■ **Given text**:
-- start --

Seldom is the first subform distinguished for any reason, if it is a literal; usually in this case it indicates pure data, not code. Some editors and pretty-printers, however, will indent unacceptably in the example given unless the second subform is on the next line anyway, which is why the last way to write the fragment is usually best.

Names

Naming is subtle and elusive. Bizarrely, it is simultaneously insignificant, because an object is independent of and unaffected by the many names by which we refer to it, and also of supreme importance, because it is what programming -- and, indeed, almost everything that we humans deal with -- is all about. A full discussion of the concept of name lies far outside the scope of this document, and could surely fill not even a book but a library.

Symbolic names are written with English words separated by hyphens. Scheme and Common Lisp both fold the case of names in programs; consequently, camel case is frowned upon, and not merely because it is ugly. Underscores are unacceptable separators except for names that were derived directly from a foreign language without translation.

Unacceptable

XMLHttpRequest
foreach
append_map

Acceptable

xml-http-request
for-each
append-map

Funny Characters

Question Marks: Predicates

Affix a question mark to the end of a name for a procedure whose purpose is to ask a question of an object and to yield a boolean answer. Such procedures are called predicates. Do not use a question mark if the procedure may return any object other than a boolean.

Examples .. code-block:: clojure

pair? procedure? proper-list?

Pronounce the question mark as if it were the isolated letter p. For example, to read the fragment (pair? object) aloud, say: pair-pee object.

-- end --

■ **Exercise task A**:
Show each line of the rows below that contains the string "kern".

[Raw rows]
-- start --

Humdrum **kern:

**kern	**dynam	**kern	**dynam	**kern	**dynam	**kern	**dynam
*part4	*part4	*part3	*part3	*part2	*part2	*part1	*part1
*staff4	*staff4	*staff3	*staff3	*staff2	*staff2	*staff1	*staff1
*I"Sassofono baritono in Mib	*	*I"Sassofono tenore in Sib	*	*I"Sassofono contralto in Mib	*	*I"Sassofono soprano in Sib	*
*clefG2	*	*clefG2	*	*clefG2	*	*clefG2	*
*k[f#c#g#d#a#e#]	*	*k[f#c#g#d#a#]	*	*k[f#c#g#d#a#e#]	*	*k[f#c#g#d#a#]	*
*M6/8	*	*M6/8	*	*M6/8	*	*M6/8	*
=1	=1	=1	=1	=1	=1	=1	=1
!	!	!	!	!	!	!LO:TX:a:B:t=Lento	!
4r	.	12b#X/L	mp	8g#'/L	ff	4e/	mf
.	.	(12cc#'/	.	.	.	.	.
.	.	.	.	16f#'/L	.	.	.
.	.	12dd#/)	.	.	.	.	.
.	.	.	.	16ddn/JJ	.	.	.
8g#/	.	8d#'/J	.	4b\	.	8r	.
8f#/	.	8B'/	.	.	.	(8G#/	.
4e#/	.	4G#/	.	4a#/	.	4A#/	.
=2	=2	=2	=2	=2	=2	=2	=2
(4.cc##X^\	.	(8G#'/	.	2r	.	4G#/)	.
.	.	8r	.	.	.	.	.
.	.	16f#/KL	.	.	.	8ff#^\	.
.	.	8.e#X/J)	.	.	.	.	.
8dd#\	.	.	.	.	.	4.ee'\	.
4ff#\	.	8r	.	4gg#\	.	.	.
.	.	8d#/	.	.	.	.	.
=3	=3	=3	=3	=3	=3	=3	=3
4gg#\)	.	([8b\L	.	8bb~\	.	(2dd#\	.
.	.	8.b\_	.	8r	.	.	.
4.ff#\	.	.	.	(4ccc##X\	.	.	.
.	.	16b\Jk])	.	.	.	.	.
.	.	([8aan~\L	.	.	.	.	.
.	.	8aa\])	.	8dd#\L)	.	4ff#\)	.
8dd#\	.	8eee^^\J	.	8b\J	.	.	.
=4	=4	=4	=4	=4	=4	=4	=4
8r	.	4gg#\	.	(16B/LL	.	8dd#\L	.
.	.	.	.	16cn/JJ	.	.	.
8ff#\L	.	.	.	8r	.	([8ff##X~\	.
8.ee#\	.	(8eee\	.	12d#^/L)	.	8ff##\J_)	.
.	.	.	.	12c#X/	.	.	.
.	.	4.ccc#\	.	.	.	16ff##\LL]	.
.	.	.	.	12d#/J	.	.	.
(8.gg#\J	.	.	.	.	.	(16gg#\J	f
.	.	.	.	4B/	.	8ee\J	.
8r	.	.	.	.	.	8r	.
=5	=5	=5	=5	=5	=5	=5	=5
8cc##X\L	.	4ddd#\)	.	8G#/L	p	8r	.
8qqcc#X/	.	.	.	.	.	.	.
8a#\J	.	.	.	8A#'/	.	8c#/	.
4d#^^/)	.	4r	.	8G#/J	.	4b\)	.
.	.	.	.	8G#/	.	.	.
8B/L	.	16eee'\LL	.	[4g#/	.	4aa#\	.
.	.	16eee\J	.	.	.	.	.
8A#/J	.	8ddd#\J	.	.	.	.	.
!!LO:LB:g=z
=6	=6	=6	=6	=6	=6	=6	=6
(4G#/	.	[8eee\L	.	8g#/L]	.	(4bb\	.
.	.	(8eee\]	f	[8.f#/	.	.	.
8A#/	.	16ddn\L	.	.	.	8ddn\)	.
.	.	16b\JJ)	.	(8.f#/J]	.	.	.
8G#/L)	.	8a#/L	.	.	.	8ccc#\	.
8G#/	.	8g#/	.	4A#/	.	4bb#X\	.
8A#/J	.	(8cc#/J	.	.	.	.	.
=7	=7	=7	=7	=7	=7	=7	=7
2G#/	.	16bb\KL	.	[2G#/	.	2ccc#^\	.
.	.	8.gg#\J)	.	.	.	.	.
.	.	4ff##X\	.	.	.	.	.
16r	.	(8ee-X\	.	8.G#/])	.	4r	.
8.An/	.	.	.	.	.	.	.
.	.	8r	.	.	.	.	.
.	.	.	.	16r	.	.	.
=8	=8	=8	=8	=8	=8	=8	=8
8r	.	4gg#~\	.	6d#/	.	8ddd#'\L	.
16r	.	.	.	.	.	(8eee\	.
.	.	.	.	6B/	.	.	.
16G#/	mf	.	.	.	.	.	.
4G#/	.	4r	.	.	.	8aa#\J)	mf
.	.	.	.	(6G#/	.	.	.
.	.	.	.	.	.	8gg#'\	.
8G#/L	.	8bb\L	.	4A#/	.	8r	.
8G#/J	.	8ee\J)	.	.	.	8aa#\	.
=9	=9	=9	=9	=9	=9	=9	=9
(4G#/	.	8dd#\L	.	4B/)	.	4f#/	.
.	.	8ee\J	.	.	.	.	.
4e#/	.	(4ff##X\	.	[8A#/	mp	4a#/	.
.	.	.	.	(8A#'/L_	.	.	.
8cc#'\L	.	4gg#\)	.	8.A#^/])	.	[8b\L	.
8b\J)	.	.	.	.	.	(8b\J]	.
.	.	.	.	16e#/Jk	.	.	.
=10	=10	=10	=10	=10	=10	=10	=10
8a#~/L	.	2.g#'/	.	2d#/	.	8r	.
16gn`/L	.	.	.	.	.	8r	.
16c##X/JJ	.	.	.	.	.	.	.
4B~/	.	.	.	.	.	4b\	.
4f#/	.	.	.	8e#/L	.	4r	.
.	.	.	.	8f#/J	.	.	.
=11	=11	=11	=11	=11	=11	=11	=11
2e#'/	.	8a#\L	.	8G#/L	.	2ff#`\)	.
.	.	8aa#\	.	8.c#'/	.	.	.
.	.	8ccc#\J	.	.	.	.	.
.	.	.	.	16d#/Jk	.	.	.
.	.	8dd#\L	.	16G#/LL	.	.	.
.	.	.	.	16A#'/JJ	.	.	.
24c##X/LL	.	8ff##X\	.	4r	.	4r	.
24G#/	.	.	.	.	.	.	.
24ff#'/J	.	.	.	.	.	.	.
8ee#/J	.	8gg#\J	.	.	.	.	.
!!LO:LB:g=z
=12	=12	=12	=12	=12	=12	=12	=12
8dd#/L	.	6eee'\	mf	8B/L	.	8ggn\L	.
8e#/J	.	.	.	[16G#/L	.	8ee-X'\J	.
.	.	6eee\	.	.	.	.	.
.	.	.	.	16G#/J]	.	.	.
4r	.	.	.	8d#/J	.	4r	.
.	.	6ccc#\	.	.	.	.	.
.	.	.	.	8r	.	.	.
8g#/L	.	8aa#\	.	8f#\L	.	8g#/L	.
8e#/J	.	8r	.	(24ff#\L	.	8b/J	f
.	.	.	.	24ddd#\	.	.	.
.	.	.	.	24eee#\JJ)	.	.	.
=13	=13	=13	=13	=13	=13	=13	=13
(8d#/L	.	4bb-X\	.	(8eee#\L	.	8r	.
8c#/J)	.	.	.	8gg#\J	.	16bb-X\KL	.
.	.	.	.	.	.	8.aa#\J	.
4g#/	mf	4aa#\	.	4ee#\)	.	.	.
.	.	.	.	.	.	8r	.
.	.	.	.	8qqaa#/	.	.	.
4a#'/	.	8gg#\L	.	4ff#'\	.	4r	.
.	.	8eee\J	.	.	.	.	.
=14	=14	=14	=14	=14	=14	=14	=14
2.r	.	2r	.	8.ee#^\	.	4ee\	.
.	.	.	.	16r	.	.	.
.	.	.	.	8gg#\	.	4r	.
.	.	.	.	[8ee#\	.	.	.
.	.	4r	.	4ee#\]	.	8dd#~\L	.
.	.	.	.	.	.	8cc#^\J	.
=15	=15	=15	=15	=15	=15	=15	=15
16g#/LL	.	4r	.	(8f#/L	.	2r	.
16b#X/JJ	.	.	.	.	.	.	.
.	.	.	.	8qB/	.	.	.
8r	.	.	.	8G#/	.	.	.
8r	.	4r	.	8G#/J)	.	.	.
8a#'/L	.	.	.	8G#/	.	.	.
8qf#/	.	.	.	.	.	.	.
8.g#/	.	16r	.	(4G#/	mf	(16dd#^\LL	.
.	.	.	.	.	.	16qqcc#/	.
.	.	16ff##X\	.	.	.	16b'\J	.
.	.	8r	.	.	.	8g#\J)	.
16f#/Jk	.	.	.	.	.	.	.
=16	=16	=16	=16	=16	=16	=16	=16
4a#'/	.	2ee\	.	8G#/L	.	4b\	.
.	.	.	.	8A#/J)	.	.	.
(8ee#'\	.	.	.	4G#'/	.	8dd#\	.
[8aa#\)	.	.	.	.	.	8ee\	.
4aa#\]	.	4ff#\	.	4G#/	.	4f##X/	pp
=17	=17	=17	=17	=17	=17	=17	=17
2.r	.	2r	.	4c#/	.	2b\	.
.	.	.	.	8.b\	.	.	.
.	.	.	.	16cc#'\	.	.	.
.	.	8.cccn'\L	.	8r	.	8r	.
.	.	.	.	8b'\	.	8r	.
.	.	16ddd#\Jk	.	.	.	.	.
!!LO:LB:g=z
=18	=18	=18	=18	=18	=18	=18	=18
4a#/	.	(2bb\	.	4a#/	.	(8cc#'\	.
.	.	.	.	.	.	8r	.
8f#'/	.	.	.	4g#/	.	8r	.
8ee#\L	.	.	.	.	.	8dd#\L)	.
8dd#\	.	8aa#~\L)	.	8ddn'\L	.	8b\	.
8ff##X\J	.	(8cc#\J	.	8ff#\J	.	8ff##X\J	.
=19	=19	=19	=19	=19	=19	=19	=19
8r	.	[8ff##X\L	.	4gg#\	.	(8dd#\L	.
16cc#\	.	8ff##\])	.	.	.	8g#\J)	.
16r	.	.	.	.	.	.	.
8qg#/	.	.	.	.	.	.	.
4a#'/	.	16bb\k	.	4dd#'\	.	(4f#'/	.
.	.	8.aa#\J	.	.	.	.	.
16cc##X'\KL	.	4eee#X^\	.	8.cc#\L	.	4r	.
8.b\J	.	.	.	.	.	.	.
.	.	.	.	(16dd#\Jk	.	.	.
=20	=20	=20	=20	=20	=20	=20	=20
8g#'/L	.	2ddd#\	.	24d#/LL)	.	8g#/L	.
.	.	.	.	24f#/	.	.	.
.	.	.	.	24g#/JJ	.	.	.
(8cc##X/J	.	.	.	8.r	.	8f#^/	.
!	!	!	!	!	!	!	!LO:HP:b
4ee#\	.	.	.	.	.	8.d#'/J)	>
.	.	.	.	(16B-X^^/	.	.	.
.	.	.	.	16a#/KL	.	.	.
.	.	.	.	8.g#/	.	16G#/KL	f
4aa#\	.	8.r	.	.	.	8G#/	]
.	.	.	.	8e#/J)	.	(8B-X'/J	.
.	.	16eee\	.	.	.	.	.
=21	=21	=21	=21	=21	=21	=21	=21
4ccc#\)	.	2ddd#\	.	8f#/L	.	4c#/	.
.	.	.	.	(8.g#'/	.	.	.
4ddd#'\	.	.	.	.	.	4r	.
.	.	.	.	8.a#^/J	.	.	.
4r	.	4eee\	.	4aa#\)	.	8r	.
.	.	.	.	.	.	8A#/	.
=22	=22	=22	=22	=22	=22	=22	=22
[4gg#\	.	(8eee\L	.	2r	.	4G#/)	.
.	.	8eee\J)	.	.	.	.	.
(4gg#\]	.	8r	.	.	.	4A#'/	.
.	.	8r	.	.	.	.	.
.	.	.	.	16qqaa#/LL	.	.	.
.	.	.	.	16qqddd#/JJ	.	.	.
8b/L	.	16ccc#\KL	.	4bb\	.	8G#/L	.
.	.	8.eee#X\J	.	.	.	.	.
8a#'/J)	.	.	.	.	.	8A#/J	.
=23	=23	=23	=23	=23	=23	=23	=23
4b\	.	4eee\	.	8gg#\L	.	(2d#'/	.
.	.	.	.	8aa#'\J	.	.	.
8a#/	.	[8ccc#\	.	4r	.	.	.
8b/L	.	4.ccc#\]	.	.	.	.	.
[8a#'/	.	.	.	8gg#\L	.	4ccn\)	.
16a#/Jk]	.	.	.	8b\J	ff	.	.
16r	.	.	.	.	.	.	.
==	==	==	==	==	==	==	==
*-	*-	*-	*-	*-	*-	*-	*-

-- end --

■ **Exercise task B**:
According to the text on naming conventions, how should the question mark at the end of a predicate name be pronounced?

■ **Correct output A**:
Humdrum **kern:
**kern	**dynam	**kern	**dynam	**kern	**dynam	**kern	**dynam

■ **Correct output B**:
As if it were the isolated letter p.